Es gibt in Deutschland nur ganz wenige Beispiele für den erfolgreichen Wechsel von Internetautoren in die Medien, und die Erfahrungen mit derartigen, pardon, Selbstzerstörungsmechanismen reichen diversen Medien erst einmal: Momentan sieht es eher so aus, als würden die Medien ihre Mittel in die eigenen Leute investieren – und nicht in Risikopotentiale aus dem Netz, für deren Leistung es keine Garantien gibt. Bezeichnend für die eher seltenen Erfolge ist aber, dass sie schon vorab viel Erfahrung im Hochziehen dauerhafter Internetprojekte hatten – ein Hashtag ist halt nicht mehr als eine kurze Empörung.
Es gehört schon einiges dazu, sich in so einer Phase der viele Verlierer erzeugenden Transformation hinzustellen und zu sagen, dass man sich nun lieber einen anderen Arbeitgeber sucht. Sehr wahrscheinlich konnte Jung das tun, weil er sich diesen Partner gar nicht mehr lang suchen muss: Er muss nicht mehr beweisen, dass er etwas zustande bringt. Und der Umstand, dass Facebook bei der Beschickung seiner Nutzer gerade Videos nach vorne bringt, und das klassische Nachrichtengeschäft hinten anstellt, wird seine Möglichkeiten auch eher vergrössern. Die Fans und das Publikum werden ihm sicher erhalten bleiben, egal was die taz jetzt auch schreiben mag. Kundenorientierung ist für Jung normal und kein Akt der Gnade, als den gewisse Netzautoren ihre Tätigkeit gern darstellen. Seine Gegner sind der Meinung, das einzig Richtige zu tun und die Wahrheit zu vertreten. Was macht das dauerhauft in Page Impressions und Werbeumsätzen, in Ansprache der Audience und wie hoch ist die Quote derer, die genau deshalb wiederkommen?

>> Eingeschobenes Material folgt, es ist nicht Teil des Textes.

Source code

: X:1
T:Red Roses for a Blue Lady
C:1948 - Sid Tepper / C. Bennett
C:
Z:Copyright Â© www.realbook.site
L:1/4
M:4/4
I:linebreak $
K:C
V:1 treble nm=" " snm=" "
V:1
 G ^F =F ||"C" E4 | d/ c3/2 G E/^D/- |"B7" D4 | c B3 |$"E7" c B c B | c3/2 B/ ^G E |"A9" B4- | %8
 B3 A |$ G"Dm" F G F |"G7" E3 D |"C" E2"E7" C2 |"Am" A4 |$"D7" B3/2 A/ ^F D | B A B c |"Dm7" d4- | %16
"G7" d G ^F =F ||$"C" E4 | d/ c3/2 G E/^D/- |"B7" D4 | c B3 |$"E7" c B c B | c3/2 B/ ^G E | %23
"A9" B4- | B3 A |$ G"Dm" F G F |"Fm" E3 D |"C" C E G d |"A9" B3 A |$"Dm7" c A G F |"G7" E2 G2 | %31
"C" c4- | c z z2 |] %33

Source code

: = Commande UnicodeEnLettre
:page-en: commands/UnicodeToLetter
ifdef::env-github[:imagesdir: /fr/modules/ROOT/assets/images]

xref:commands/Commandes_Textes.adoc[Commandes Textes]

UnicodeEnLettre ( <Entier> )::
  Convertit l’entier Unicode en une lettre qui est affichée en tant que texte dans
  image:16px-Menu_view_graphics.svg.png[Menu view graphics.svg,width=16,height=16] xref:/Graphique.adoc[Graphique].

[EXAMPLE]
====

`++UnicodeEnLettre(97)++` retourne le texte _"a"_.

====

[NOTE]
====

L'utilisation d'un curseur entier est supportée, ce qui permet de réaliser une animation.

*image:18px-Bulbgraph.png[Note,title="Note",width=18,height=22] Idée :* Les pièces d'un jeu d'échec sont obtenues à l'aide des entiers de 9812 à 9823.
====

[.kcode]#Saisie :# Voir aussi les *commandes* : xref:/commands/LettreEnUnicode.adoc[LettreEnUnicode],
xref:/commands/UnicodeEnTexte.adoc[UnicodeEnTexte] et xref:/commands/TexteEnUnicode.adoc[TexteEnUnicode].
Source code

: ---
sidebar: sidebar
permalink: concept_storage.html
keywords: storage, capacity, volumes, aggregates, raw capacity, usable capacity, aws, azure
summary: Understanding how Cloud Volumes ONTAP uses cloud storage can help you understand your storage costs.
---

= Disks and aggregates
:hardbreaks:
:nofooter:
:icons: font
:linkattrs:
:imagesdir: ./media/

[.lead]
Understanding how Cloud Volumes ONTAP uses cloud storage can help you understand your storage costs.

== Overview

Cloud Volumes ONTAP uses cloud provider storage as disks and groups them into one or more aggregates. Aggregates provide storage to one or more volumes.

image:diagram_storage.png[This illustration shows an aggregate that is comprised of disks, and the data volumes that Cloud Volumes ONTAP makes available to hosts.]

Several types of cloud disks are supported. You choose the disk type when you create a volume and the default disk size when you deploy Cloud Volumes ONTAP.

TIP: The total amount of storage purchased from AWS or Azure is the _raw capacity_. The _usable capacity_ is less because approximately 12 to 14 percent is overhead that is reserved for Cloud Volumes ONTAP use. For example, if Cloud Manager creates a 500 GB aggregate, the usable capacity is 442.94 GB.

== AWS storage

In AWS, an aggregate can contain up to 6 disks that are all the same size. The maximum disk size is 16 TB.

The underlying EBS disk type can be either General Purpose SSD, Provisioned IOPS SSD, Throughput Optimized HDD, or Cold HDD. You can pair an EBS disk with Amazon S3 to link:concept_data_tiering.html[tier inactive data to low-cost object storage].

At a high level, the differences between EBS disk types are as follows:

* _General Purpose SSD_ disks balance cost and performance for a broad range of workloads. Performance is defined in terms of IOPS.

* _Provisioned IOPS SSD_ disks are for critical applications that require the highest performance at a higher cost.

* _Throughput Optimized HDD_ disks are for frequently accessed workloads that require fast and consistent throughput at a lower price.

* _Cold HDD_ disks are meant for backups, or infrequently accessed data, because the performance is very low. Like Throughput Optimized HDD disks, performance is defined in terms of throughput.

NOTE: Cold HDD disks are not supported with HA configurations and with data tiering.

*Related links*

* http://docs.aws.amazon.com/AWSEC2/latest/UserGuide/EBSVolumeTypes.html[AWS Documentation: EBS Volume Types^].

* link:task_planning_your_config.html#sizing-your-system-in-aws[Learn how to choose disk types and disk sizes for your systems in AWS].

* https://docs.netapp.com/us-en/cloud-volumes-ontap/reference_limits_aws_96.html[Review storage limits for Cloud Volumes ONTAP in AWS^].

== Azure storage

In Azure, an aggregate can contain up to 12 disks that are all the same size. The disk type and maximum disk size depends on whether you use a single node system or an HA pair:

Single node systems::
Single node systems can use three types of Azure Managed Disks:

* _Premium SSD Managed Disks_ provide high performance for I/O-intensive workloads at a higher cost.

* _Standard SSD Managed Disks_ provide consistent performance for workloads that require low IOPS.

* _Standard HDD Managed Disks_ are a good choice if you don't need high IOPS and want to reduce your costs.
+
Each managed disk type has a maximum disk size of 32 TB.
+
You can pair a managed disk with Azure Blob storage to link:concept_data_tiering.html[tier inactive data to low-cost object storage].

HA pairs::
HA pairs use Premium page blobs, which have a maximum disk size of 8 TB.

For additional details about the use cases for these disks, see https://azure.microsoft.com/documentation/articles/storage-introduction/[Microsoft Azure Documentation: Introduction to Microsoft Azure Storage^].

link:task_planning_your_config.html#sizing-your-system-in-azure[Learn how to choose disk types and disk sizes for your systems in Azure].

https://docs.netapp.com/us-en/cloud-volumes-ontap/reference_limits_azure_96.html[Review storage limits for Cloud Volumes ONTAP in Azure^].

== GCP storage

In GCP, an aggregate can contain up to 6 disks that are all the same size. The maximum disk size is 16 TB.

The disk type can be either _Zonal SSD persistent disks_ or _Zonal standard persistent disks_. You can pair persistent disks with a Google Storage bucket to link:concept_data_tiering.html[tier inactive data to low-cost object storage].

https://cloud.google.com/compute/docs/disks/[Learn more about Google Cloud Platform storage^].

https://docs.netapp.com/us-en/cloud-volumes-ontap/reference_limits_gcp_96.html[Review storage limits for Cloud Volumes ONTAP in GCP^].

Tilo Jung ist Tilo Jung. Leute wie ihn wird man unabhängig von den Inhalten immer brauchen. Leute, die anpacken und etwas aufziehen, die sich überlegen, was die Zukunft sein könnte und wie man die Nutzer packt. Manchmal geht das schief, manchmal passt wie bei Krautreporter das Umfeld nicht. Es gibt genug andere. Mit Tilo Jung kauft man eine Lösung für das viele Medien umtreibende Desiderat, bei Youtube aufzufallen, ohne dabei die Produktplatzierer vom Format einer Dagibee zu haben. Mit den massenhaft auftretenden Empörten vom Schlage taz-Stokowski, die den einzig wahren und gerechten Sexismus verbreiten, komma dSei fiadarn, hätte meine Oma gesagt. Die Hyänen der Moral bringen zwischendrin mal Klicks. Aber es ist keine Basis für zukünftige Geschäftsmodelle.
Die Krautreporter-Gründer Philipp Schwörbel und Sebastian Esser haben sich bislang nicht öffentlich zum Abgang von Jung geäussert.